Problem details - Write out the whole oven temperature tip below word for word, with nothing left out or changed.

Document text -
--- start ---
Chef’s Secret #2
Knowing Your Ovens Temperature
Does this sound familiar? You are meticulously following each step of a recipe, but when you open the oven door at the prescribed amount of time, your creation is raw, overdone, or cooked unevenly. To solve this issue you will need to calibrate your oven. It’s a lot easier than it sounds and just requires a reliable oven thermometer and some time.
If you haven’t done this before, I recommend that you do a few simple tests before you bake another dish. Place the oven thermometer in your oven and heat your oven to 350 degrees. I would leave it on for one hour. After an hour, check the thermometer to see what the temperature is. You may want to tap the front of the dial to make sure the hands aren’t sticking. If it is not 350°, what temperature is it? Keep notes. So, if your oven heats to 325° when you set it to 350°, then you know that you need to set it to 350° when you need it to heat to 325°.
Now set your dial to 375° and see what temperature it heats to after an hour. If it heats to 350°, then you can make the educated guess that your oven runs 25 degrees cold. Do one more test to see if this is indeed the situation. Heat your oven to 400°. Check the temperature after an hour. If the thermometer says 375°, then you can be reasonably sure that your oven is regularly heating 25 degrees less than what the dial on your oven face says. So you will always need to set your oven 25 degrees hotter to get the correct temperature.
--- end ---
Excerpted records -
--- start ---
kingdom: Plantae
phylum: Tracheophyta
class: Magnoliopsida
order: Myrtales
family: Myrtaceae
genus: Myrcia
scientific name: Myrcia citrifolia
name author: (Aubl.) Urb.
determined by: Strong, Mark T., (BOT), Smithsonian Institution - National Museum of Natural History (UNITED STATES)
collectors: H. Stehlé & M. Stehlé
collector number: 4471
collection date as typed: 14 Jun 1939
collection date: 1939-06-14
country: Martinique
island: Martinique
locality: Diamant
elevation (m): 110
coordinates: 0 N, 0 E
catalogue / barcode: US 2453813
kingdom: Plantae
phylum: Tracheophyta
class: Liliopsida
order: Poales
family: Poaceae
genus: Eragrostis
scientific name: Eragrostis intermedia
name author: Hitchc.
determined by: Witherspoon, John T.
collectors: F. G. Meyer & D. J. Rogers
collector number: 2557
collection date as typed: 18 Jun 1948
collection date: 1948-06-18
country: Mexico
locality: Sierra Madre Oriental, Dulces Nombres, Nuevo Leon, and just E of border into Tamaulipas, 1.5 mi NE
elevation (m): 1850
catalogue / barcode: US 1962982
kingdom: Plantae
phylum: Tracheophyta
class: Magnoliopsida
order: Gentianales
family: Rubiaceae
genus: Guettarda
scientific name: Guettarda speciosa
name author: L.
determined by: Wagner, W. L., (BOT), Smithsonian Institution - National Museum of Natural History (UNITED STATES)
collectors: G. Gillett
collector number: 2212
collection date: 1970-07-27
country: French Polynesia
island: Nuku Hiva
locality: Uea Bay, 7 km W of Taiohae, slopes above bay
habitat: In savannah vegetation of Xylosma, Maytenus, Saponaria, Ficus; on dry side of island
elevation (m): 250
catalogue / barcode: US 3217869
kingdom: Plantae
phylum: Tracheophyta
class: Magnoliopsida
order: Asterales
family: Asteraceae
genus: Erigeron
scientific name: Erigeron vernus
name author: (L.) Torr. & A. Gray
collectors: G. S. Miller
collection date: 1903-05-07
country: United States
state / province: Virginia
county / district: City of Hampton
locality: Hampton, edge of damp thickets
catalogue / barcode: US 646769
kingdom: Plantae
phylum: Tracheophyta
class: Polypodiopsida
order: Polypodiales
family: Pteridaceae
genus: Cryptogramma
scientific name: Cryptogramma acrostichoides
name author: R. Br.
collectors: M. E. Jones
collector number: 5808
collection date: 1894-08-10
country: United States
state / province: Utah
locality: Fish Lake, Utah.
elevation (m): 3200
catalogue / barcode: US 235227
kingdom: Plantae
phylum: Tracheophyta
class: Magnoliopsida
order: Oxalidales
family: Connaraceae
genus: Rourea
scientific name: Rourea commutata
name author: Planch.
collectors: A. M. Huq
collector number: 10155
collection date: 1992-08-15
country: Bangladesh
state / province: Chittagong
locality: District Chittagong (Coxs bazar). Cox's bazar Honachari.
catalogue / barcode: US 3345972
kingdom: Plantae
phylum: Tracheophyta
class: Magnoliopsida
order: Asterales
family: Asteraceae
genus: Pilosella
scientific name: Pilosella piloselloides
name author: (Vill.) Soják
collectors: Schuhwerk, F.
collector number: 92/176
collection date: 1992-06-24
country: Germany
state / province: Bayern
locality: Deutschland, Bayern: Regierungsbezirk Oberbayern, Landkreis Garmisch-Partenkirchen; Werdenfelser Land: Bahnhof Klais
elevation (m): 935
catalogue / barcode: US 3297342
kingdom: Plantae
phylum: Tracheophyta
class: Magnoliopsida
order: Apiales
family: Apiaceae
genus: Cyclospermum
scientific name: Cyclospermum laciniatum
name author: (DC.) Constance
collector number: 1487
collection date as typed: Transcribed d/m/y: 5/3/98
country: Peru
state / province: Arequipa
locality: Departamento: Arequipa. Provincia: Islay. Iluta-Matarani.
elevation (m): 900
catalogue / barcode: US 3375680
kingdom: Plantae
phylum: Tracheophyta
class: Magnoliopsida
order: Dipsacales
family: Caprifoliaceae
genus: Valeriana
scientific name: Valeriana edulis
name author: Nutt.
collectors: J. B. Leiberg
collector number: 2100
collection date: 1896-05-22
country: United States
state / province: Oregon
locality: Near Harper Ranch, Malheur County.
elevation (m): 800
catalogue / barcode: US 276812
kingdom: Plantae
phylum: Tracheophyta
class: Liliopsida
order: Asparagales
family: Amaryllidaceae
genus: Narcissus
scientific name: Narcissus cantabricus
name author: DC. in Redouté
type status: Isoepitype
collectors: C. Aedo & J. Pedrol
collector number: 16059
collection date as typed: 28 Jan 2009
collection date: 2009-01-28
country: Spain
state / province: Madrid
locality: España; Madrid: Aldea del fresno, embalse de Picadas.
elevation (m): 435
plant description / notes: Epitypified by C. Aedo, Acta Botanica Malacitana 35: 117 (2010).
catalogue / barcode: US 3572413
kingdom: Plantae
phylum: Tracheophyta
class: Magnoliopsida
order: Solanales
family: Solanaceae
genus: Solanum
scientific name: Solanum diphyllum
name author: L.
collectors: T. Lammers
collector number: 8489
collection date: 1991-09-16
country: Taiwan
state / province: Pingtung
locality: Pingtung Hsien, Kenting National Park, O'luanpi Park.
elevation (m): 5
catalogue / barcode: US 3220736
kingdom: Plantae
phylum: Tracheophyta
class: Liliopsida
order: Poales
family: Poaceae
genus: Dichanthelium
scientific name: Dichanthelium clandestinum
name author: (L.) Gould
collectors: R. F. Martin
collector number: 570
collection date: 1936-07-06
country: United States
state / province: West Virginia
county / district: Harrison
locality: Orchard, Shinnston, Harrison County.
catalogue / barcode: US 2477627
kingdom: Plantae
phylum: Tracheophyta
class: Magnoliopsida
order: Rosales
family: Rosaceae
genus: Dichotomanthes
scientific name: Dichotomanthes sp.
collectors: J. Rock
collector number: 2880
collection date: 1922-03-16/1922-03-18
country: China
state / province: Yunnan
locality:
--- end ---
Reply to the task -
Chef’s Secret #2
Knowing Your Ovens Temperature
Does this sound familiar? You are meticulously following each step of a recipe, but when you open the oven door at the prescribed amount of time, your creation is raw, overdone, or cooked unevenly. To solve this issue you will need to calibrate your oven. It’s a lot easier than it sounds and just requires a reliable oven thermometer and some time.
If you haven’t done this before, I recommend that you do a few simple tests before you bake another dish. Place the oven thermometer in your oven and heat your oven to 350 degrees. I would leave it on for one hour. After an hour, check the thermometer to see what the temperature is. You may want to tap the front of the dial to make sure the hands aren’t sticking. If it is not 350°, what temperature is it? Keep notes. So, if your oven heats to 325° when you set it to 350°, then you know that you need to set it to 350° when you need it to heat to 325°.
Now set your dial to 375° and see what temperature it heats to after an hour. If it heats to 350°, then you can make the educated guess that your oven runs 25 degrees cold. Do one more test to see if this is indeed the situation. Heat your oven to 400°. Check the temperature after an hour. If the thermometer says 375°, then you can be reasonably sure that your oven is regularly heating 25 degrees less than what the dial on your oven face says. So you will always need to set your oven 25 degrees hotter to get the correct temperature.